**Task requirements:** List every line below containing "Market".

Records from a data source:
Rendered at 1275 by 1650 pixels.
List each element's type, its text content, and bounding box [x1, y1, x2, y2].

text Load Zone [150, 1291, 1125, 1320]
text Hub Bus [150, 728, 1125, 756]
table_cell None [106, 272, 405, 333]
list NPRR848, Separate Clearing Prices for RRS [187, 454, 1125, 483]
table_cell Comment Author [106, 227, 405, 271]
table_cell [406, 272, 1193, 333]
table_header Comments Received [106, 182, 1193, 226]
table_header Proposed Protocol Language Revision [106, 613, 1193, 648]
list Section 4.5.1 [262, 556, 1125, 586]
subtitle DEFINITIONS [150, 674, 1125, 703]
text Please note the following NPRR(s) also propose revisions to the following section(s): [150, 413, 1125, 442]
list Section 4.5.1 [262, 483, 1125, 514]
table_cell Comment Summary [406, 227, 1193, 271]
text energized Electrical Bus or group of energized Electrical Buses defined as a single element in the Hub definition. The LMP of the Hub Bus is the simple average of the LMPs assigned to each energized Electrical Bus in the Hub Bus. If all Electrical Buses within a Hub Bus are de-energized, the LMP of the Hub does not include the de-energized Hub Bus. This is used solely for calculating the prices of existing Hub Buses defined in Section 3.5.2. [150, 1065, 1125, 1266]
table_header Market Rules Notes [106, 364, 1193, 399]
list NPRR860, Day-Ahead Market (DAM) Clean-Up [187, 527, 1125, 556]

**Exercise solution:**
table_header Market Rules Notes [106, 364, 1193, 399]
list NPRR860, Day-Ahead Market (DAM) Clean-Up [187, 527, 1125, 556]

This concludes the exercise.